Okay, so it’s not “everywhere”, but it’s a large percentage. Some people are more retrospective, writing about the past year instead of goals.

I have one statement that wraps it all up for me:

Last year, I lost my job.

That changed everything. No more income of my own, but I have a husband who is encouraging me to follow my own dreams. I would like to keep contributing financially, so I will do some sewing, but what I really want to do is write. I can make pin money by doing some copy writing, but I really want to spend the time writing fiction.

Resolution – to figure that out and do it all, without procrastination or distraction.
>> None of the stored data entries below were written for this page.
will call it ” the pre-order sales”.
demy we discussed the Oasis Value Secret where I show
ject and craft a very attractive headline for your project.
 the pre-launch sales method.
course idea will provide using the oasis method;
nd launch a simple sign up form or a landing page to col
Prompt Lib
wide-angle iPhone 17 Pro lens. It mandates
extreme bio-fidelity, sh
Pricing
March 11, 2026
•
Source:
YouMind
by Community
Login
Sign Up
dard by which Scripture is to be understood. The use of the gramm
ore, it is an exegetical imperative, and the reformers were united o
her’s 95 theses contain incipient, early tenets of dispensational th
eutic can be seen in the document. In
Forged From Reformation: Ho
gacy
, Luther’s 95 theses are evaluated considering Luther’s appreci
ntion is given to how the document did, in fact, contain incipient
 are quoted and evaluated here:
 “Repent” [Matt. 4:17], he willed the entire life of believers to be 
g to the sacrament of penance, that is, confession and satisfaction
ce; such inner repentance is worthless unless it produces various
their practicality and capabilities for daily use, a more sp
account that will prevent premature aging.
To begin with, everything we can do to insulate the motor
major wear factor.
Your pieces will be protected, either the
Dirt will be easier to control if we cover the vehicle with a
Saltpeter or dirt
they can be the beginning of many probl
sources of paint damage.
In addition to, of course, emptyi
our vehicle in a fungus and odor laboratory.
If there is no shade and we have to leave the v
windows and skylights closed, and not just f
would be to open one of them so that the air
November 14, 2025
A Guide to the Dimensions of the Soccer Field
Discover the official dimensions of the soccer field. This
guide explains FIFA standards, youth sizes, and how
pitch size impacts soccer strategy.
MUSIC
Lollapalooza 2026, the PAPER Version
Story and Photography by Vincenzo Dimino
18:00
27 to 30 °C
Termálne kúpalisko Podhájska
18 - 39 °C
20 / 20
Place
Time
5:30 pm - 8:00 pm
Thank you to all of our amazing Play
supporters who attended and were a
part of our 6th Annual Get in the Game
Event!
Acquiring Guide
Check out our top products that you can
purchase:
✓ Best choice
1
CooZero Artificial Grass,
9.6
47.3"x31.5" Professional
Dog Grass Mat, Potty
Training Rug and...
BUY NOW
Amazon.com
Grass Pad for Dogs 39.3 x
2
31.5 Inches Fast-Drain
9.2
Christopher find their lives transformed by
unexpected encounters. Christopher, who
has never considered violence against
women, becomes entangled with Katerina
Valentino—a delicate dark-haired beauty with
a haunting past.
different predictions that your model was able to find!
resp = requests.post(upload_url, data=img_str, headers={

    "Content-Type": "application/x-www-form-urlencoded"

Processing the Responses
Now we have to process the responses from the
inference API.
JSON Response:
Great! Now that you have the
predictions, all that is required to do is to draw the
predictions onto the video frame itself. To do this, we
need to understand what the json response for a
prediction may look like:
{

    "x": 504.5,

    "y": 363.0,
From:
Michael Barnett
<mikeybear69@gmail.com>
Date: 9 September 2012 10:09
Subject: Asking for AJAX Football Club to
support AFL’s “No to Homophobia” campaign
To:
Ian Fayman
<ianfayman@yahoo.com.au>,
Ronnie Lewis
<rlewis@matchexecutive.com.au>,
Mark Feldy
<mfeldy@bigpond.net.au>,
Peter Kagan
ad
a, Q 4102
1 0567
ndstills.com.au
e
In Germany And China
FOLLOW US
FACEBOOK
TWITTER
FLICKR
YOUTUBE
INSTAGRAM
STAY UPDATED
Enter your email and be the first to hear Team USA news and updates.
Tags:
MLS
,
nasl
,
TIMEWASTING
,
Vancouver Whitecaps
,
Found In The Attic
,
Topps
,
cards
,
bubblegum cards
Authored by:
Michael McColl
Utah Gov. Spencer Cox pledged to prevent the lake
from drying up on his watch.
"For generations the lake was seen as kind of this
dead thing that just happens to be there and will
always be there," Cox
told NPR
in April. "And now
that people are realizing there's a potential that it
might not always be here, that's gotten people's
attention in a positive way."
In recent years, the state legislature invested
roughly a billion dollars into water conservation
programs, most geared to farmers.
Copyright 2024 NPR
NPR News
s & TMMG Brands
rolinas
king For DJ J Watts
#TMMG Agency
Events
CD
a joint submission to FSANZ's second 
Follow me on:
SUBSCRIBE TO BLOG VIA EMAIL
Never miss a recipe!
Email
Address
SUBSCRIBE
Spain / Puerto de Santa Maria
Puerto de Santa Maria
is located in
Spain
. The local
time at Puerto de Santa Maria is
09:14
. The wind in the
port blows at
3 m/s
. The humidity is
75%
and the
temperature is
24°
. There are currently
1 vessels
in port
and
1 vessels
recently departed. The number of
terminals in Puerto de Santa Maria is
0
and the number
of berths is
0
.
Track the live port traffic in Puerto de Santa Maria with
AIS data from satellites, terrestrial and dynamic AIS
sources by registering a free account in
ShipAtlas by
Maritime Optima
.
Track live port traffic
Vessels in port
Goal – next year, at this time, I want to be ready for publication of at least one of the novels I have written or am still writing.

Method – write, build platform, write, make connections, write, learn about writing, write. Do some sewing or find another way to make money. Write.

Losing my job was a bad thing, financially, but it was a release from a stressful, life-sucking situation. It was a gift from God and my husband, and I must seize the opportunity. That loss was a blessing.

So my blog post ended up as another article about resolutions and goals, too. The new year is a good time to think about those things. Have a blessed new year. Love others, be kind, follow God. The rest follows.